Tuberculosis is spread through the air. When people who have the disease cough, sneeze,
or spit, they expel infectious aerosol droplets 0.5 to 5 µm in diameter. A single sneeze
can release up to 40,000 droplets [Col’98]. Each one of these droplets may transmit the
disease, since the infectious dose of tuberculosis is very low and the inhalation of just a
single bacterium can cause a new infection [Nic’05] [Haa’00]. A person with active but
untreated tuberculosis can infect 10–15 other people per year [Kum’07][WHO’06]. Others at
risk include people in areas where TB is common, people who take immunosuppressant
drugs, and health care workers serving these high-risk clients [Gri’96]. [wiki]
3.1.2
MRSA Methicillin-resistant Staphylococcus Aureus
(MRSA) is a bacterium responsible for difficult-to-treat infections in humans, and a strain of
Staphylococcus aureus that is resistant to a large group of antibiotics. MRSA is
especially troublesome in hospital-associated (nosocomial) infections. In hospitals, patients
with open wounds, invasive devices, and weakened immune systems are at greater risk for
infection than the general public. A 2004 study showed that patients in the United States
with MRSA infection had, on average, three times the length of hospital stay (14.3 vs.

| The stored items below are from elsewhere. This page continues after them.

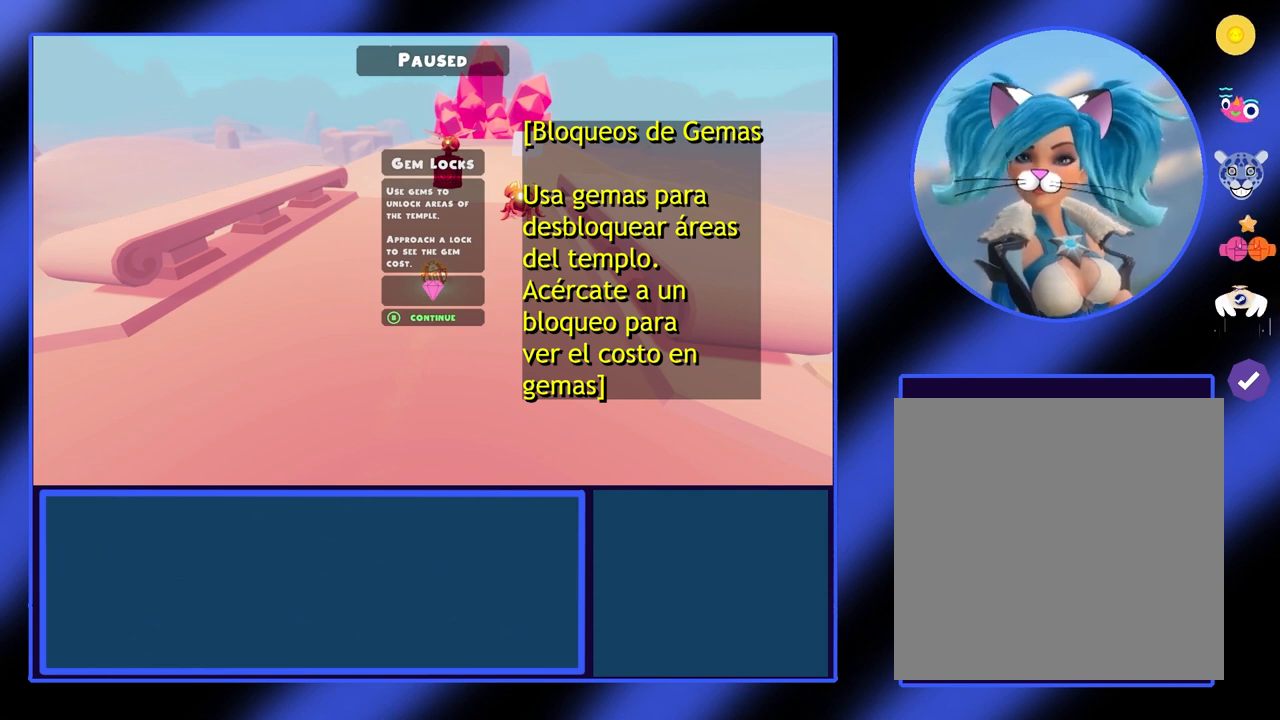
Gameplay with a controller (Xbox layout); each line is a JSON object with the inputs held at the frame after it. "events" lists button and stick changes between this image and that frame as [ms after this image, input, new state], when the widget could be followed in between. Not read: L3 R3 TOUCHPAD other_buttons right_stick.
{"buttons": [], "left_stick": "up", "events": [[167, "B", "down"], [300, "B", "up"], [467, "left_stick", "up"]]}
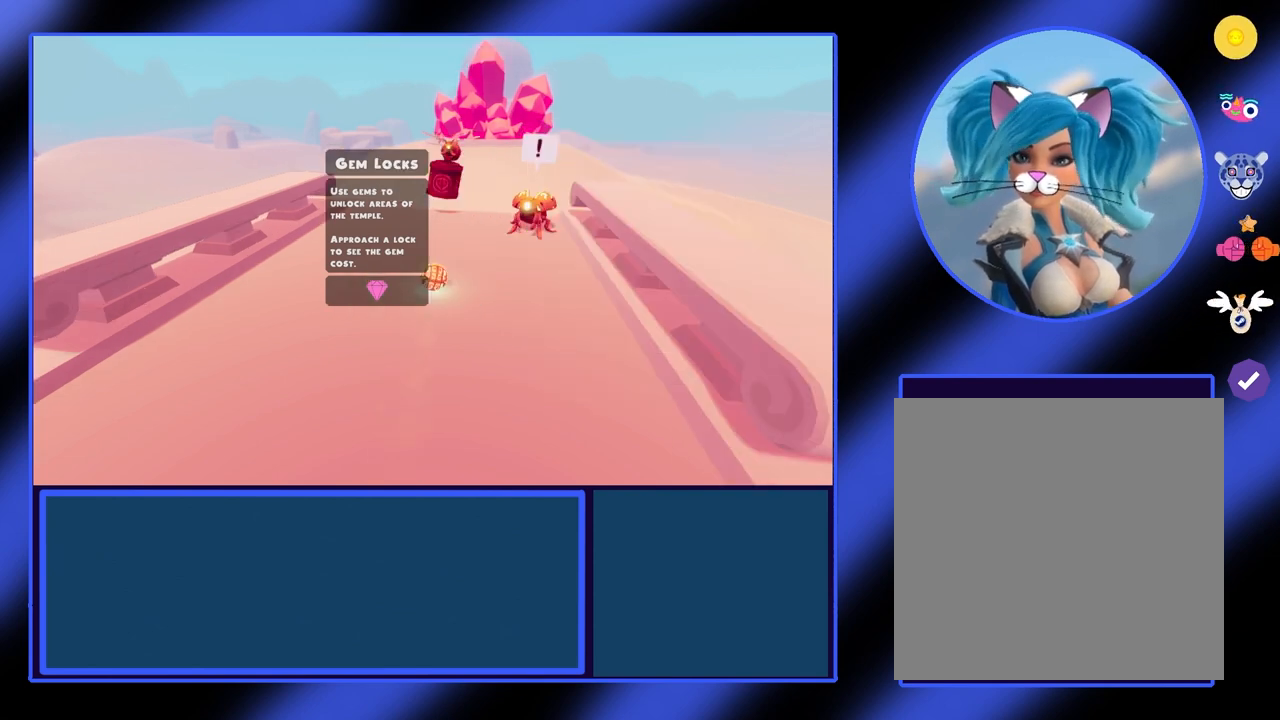
{"buttons": [], "left_stick": "up", "events": []}
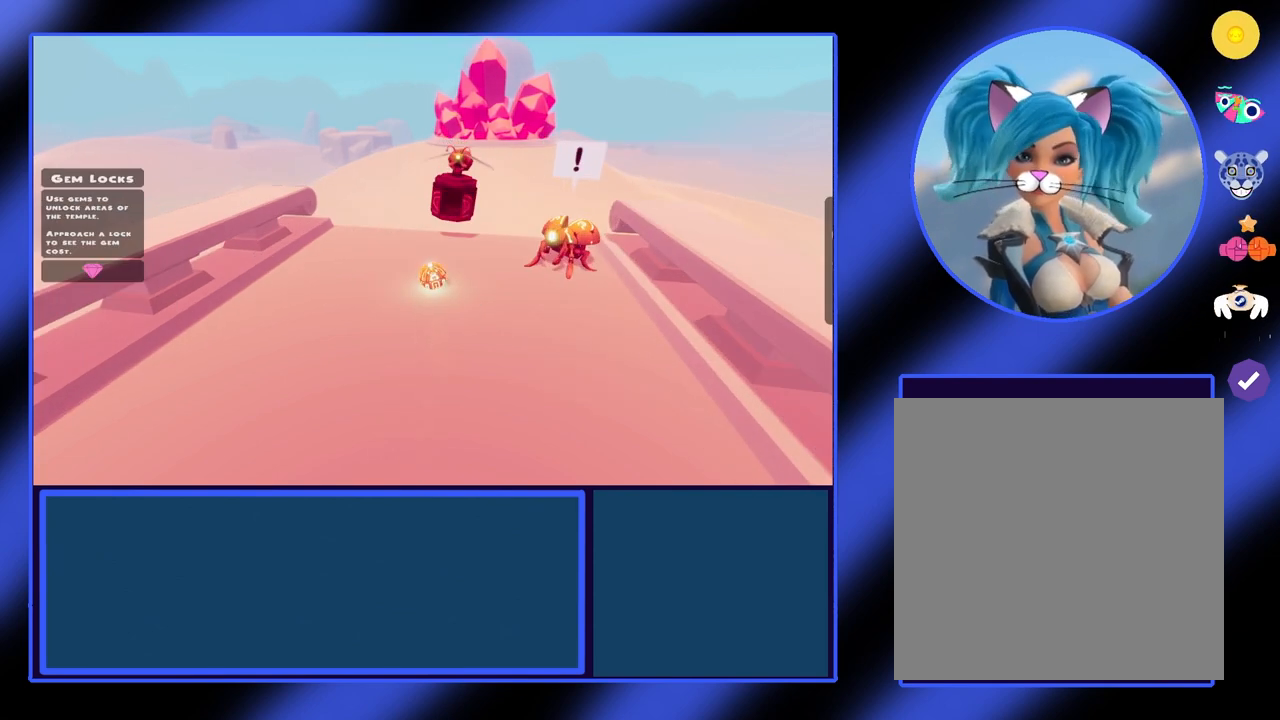
{"buttons": [], "left_stick": "center", "events": [[100, "left_stick", "center"], [333, "X", "down"], [467, "X", "up"]]}
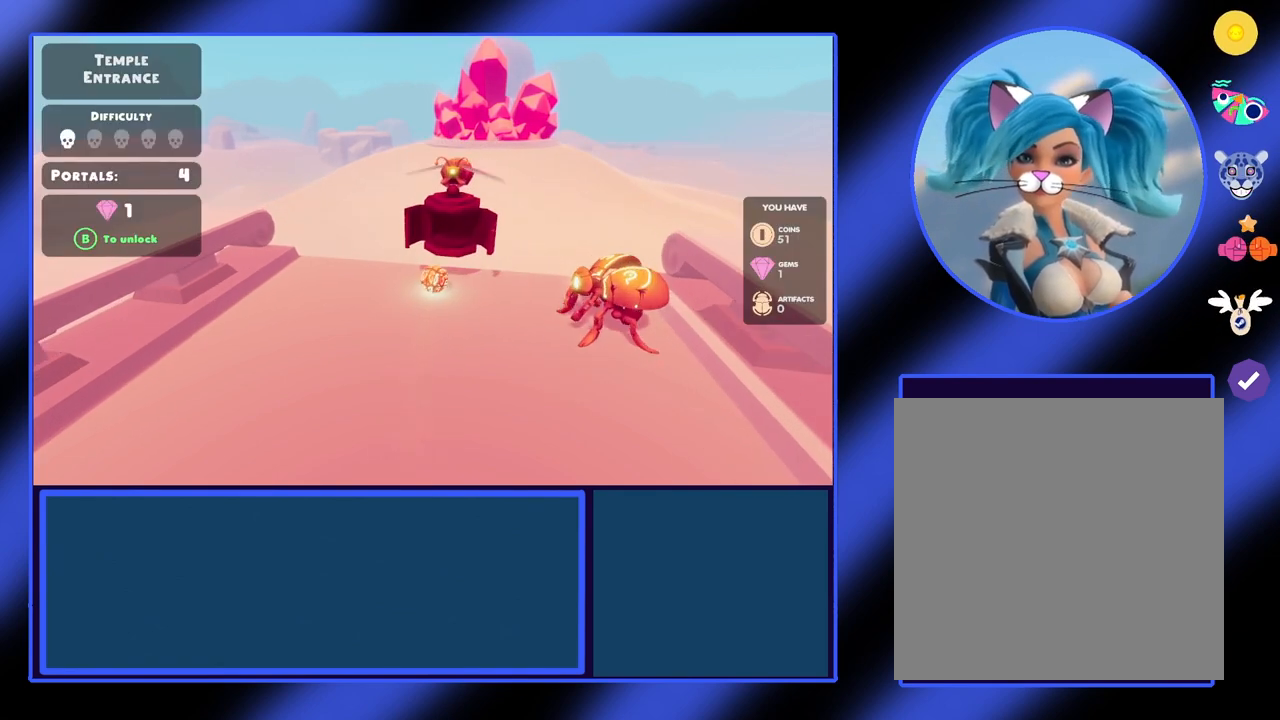
{"buttons": [], "left_stick": "down", "events": [[267, "left_stick", "down"]]}
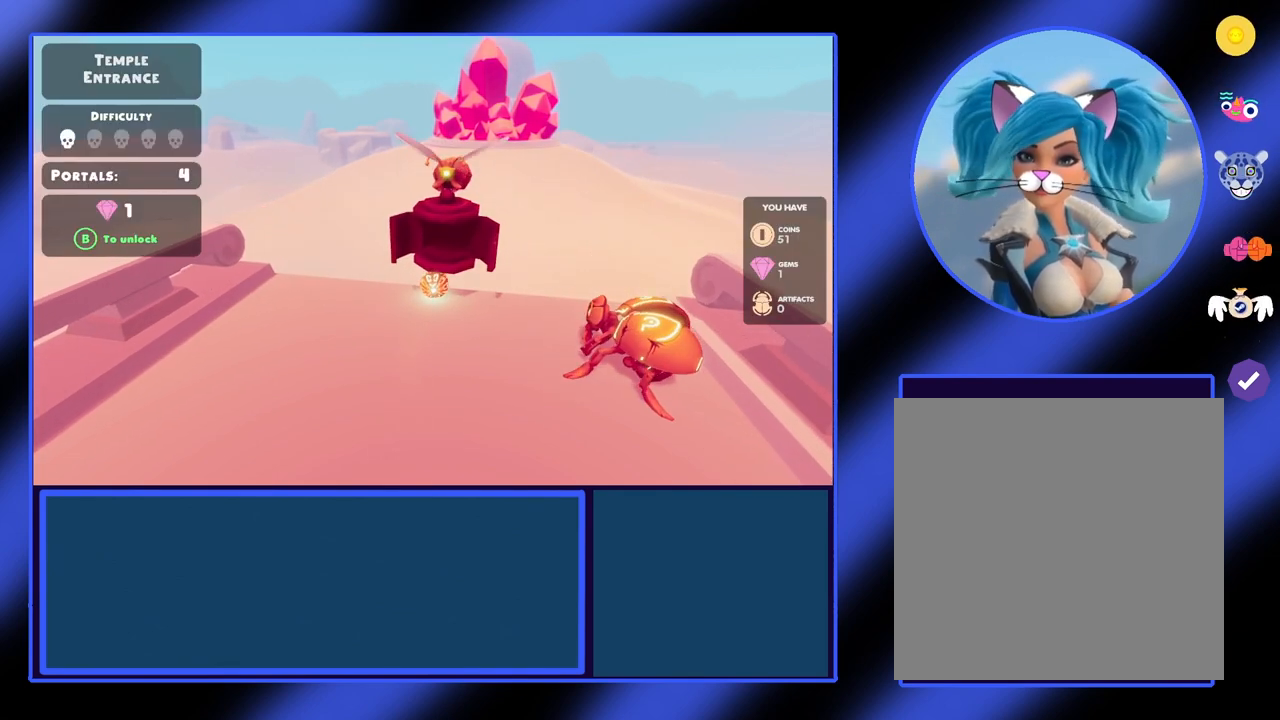
{"buttons": [], "left_stick": "center", "events": [[200, "left_stick", "center"]]}
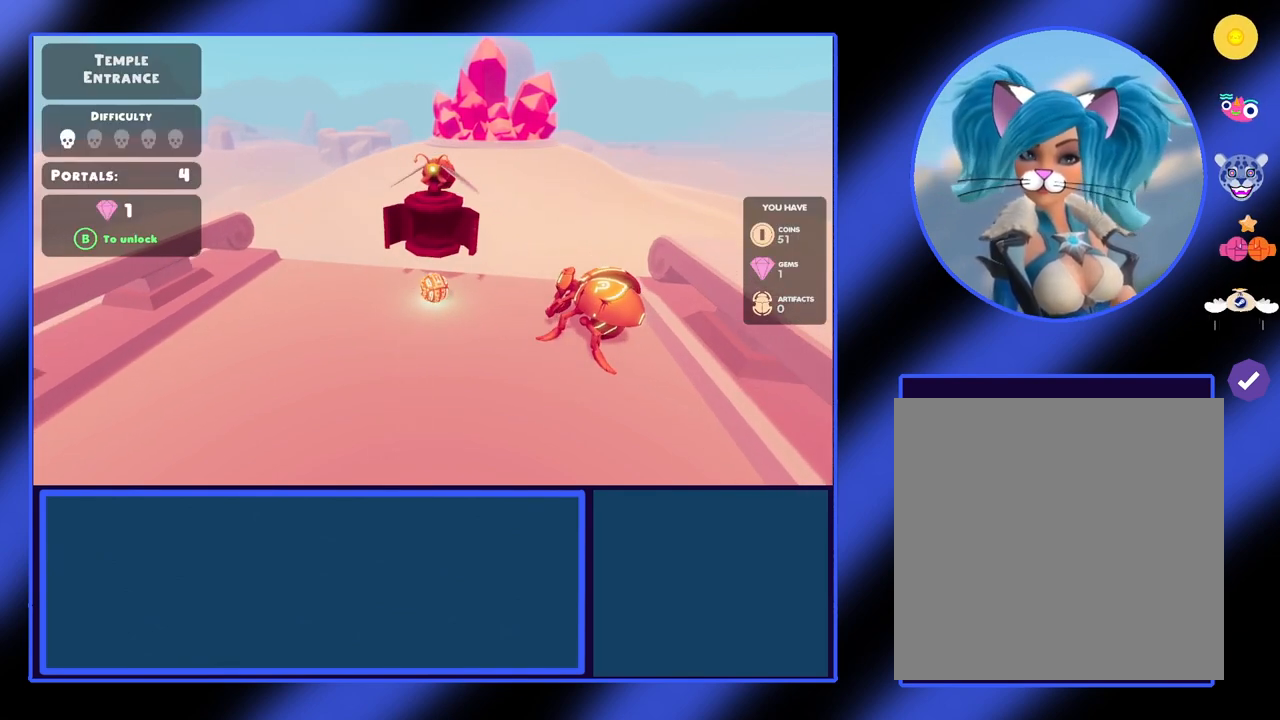
{"buttons": [], "left_stick": "center", "events": []}
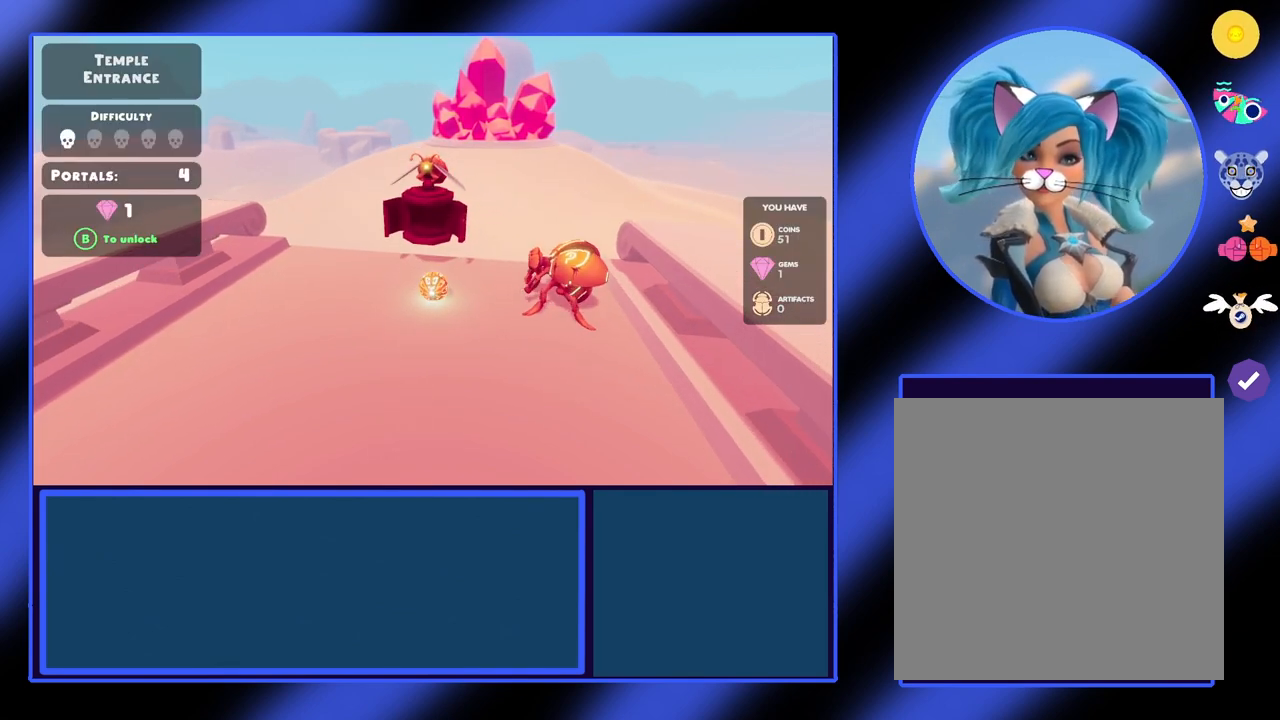
{"buttons": [], "left_stick": "center", "events": []}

4.5 days), incurred three times the total cost ($48,824 vs $14,141), and experienced five
times the risk of in-hospital death (11.2% vs 2.3%) than patients without this infection
[Nos’05]. [wiki]
3.1.2.1
Airborne Transmission of MRSA
Scientific studies showing evidence of MRSA airborne transmission:
In [Bos’06] UK microbiology researchers wanted to know if filtering the air in a hospital
would lead to a decrease in MRSA found on horizontal surfaces. Ward rooms housing
“…heavy MRSA dispensers…” were supplied with portable HEPA filtration units. 95% of
settle plates placed in a variety of locations in the wards showed MRSA contamination.
When HEPA filtration was introduced, measurable MRSA decreased between 73%-95%.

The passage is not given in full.